For a given predictor variable \(X_j\)

  • accuracy_decrease (classification) – mean decrease of prediction accuracy after \(X_j\) is permuted
  • gini_decrease (classification) – mean decrease in the Gini index of node impurity (i.e. increase of node purity) by splits on \(X_j\)
  • mse_increase (regression) – mean increase of mean squared error after \(X_j\) is permuted
  • node_purity_increase (regression) – mean node purity increase by splits on \(X_j\) as measured by the decrease in sum of squares
  • mean_minimal_depth – mean minimal depth calculated in one of three ways specified by the parameter mean_sample
  • no_of_trees – total number of trees in which a split on \(X_j\) occurs
  • no_of_nodes – total number of nodes that use \(X_j\) for splitting (it is usually equal to no_of_trees if trees are shallow)
  • times_a_root – total number of trees in which \(X_j\) is used for splitting the root node (i.e., the whole sample is divided into two based on the value of \(X_j\))
  • p_value – p-value for the one-sided binomial test using the following distribution:

    $$\textrm{Binom}(\texttt{no_of_nodes}, P(\textrm{node splits on } X_j)$$
    
    where we calculate the probability of split on $X_j$ as if $X_j$ was uniformly drawn from the $r$ candidate variables
    
    $$P(\textrm{node splits on } X_j)=P(X_j \textrm{ is a candidate}) \cdot P(X_j \textrm{ is selected}) = \frac{r}{p} \cdot \frac{1}{r} = \frac{1}{p}$$
    
    This test tells us whether the observed number of successes (number of nodes in which $X_j$ was used for splitting) exceeds the theoretical number of successes if they were random (i.e. following the binomial distribution given above).

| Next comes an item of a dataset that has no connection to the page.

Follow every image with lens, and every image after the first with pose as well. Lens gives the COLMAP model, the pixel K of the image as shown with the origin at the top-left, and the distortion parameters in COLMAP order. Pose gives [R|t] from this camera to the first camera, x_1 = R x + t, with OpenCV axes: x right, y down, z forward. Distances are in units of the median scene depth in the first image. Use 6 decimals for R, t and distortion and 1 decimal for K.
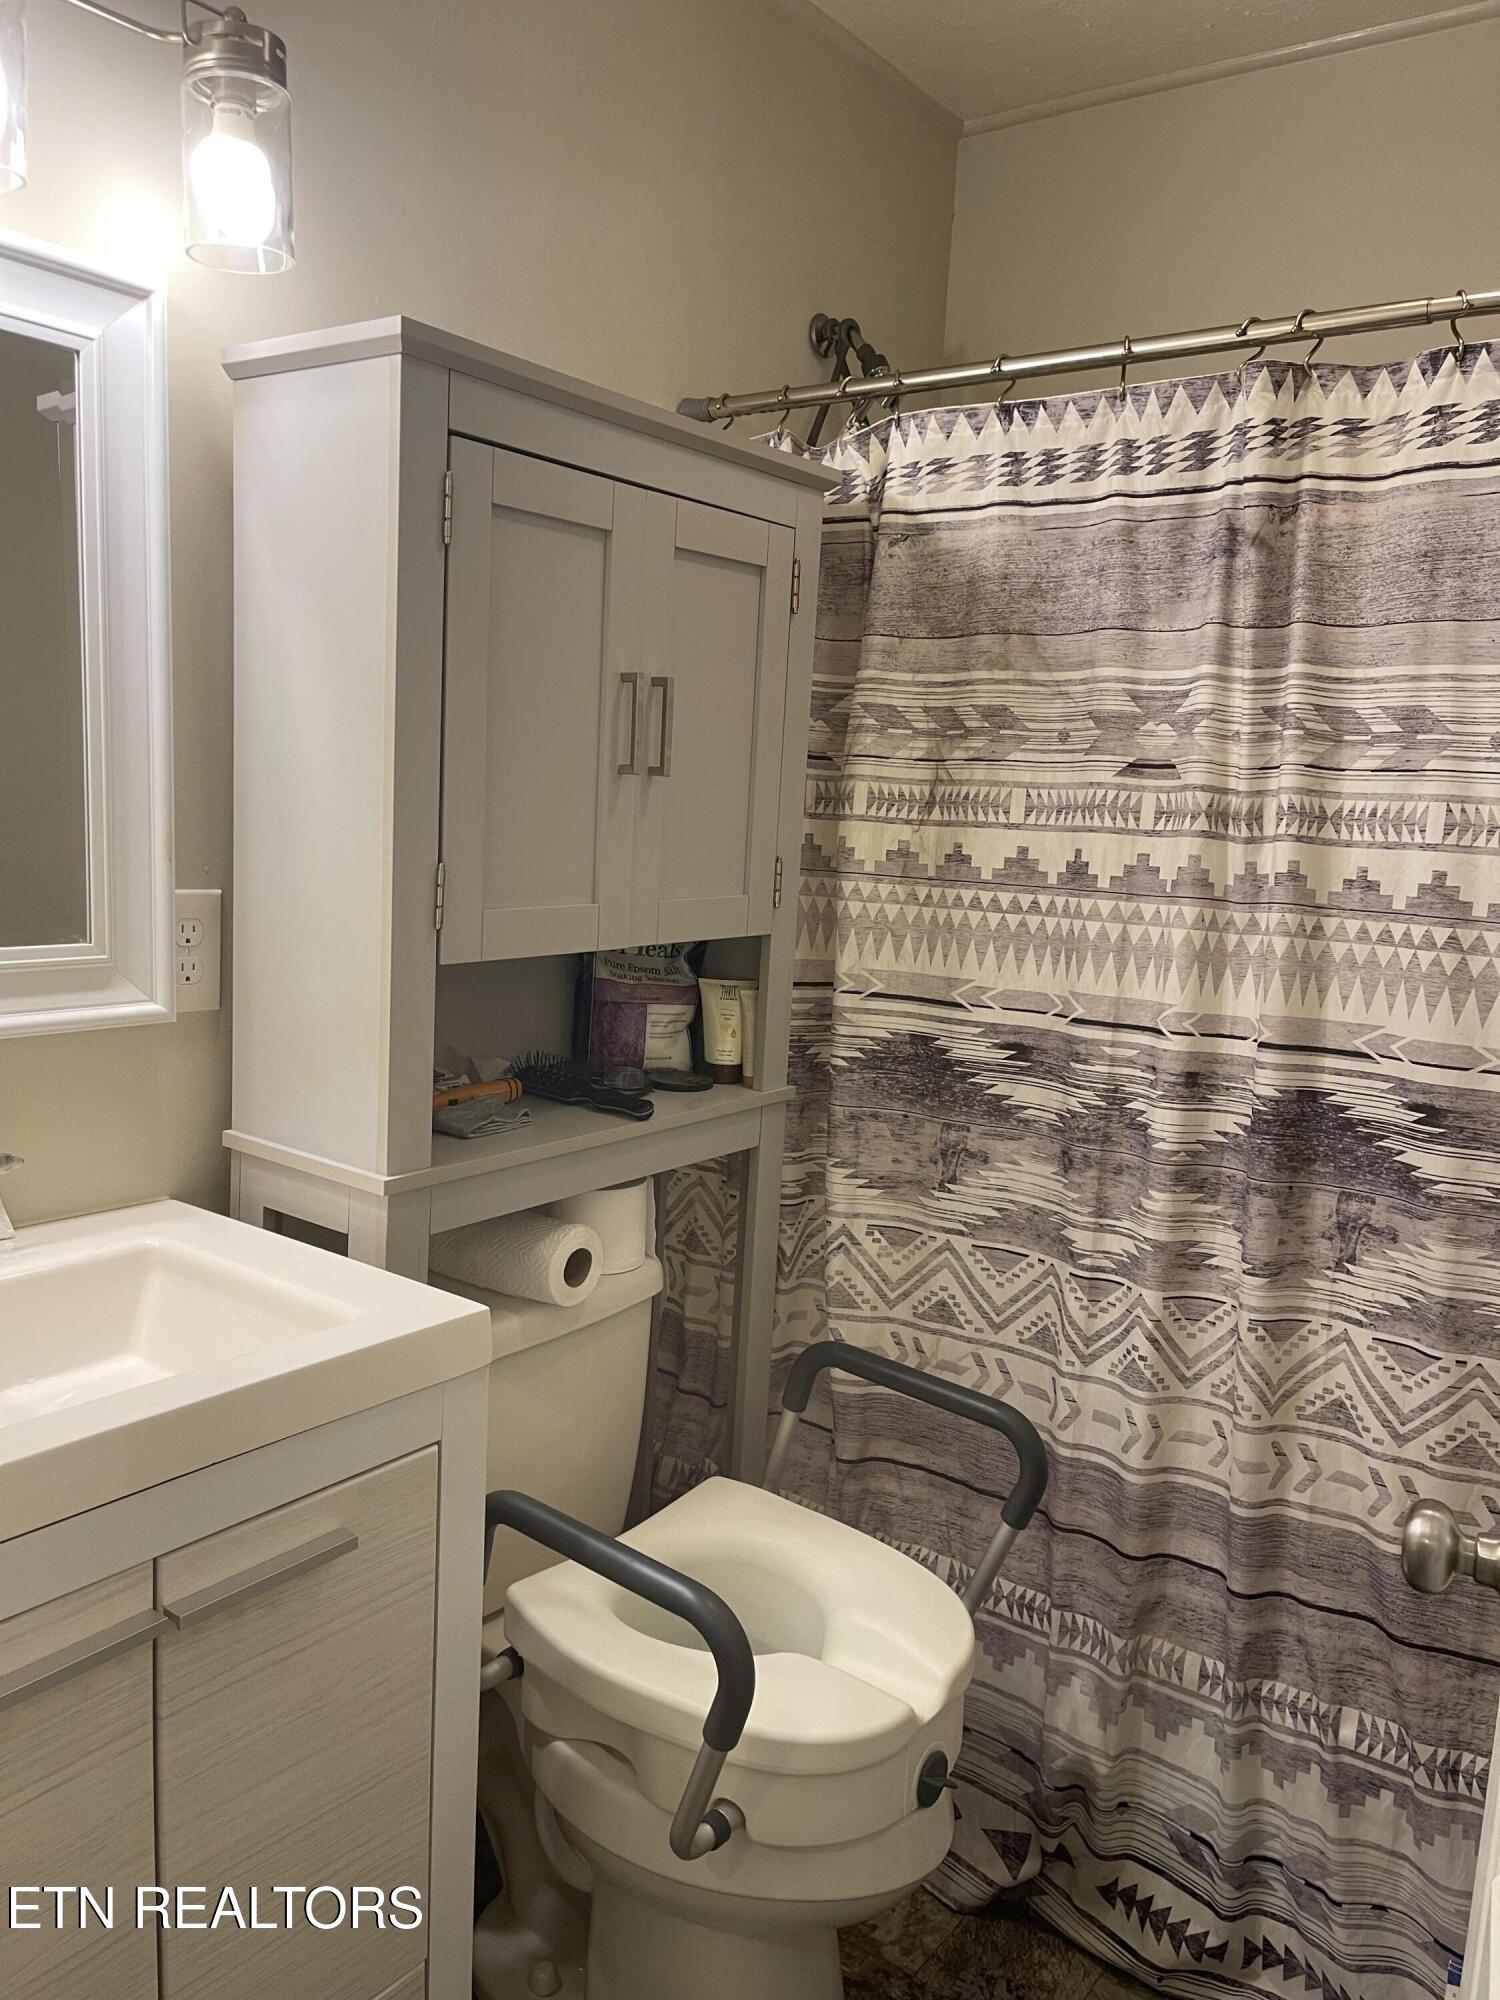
lens RADIAL K [[1505.6, 0, 774.3], [0, 1505.6, 1005.9], [0, 0, 1]] dist [0.086281, -0.121715]
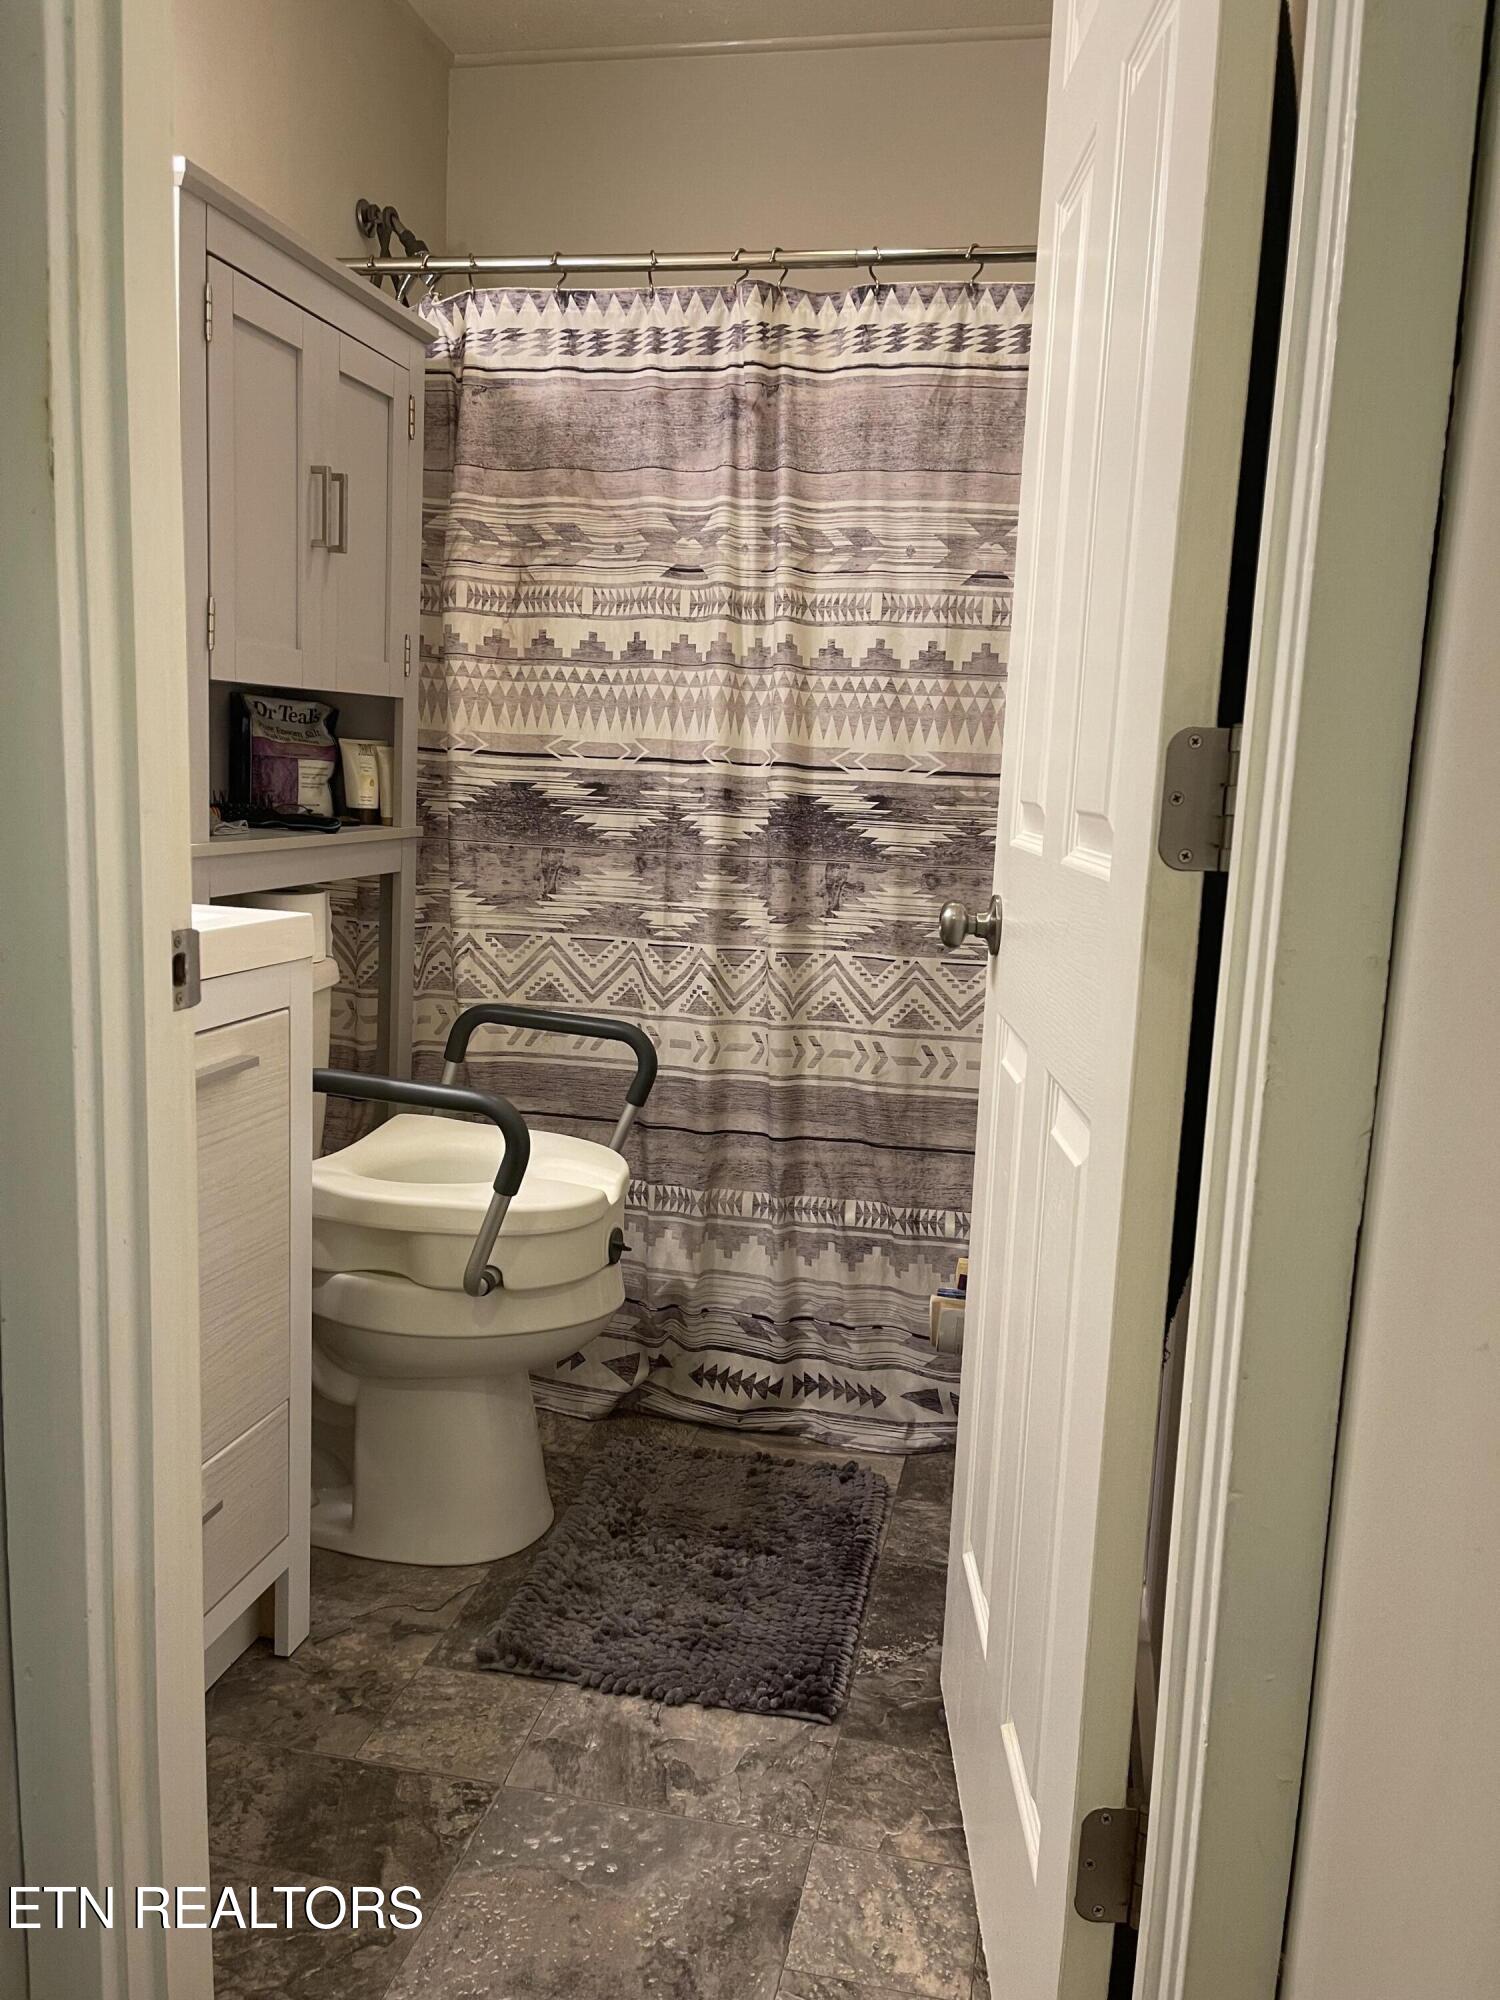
lens RADIAL K [[1505.6, 0, 774.3], [0, 1505.6, 1005.9], [0, 0, 1]] dist [0.086281, -0.121715]
pose [[0.913979, -0.074063, 0.398944, -0.263922], [0.056838, 0.996875, 0.054851, 0.169983], [-0.401760, -0.027458, 0.915333, -0.322724]]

Brief Glossary of Common Terms

bias: could mean the intercept (e.g. in neural nets), typically refers to the bias in bias-variance decomposition

classifier: specific model or technique (i.e. function) that maps observations to classes

confusion matrix: a table of predicted class membership vs. true class membership

hypothesis: a specific model \(h(x)\) of all possible in the hypothesis space \(\mathcal{H}\)

input, feature, attribute: independent variable, explanatory variable, covariate, predictor variable, column

instance, example: observation, row

learning: model fitting

machine learning: a form of statistics utilizing various algorithms with a goal to generalize to new data situations

regularization, penalization, shrinkage: The process of adding a penalty to the size of coefficients, thus shrinking them towards zero but resulting in less overfitting (at an increase to bias)

supervised: has a dependent variable

target, label: dependent variable, response, the outcome of interest

unsupervised: no dependent variable (or rather, only dependent variables); think clustering, PCA etc.

weights: coefficients, parameters

References

Ribeiro, Marco Tulio, Sameer Singh, and Carlos Guestrin. 2016. “Why Should I Trust You?: Explaining the Predictions of Any Classifier.” In Proceedings of the 22nd Acm Sigkdd International Conference on Knowledge Discovery and Data Mining, 1135–44. ACM.


  1. You can obtain near perfect accuracy on the training set without dropout, but will do no better at test.

  2. Actually, for this rf.fit was slower than the default randomForest function in R by about a second under similar settings.

  3. Just for giggles I let that particular one go for 100000 steps and it finally started to get into > 81% on the test set.

  4. This could be done in different ways. For example, given a numeric feature add some random noise given its place in the distribution of values seen for that feature. In the plots shown, the values, e.g. 9.5 and 10.3, are at quantiles (.25 and .5) of the alcohol. The data has been permuted within those quantile bins.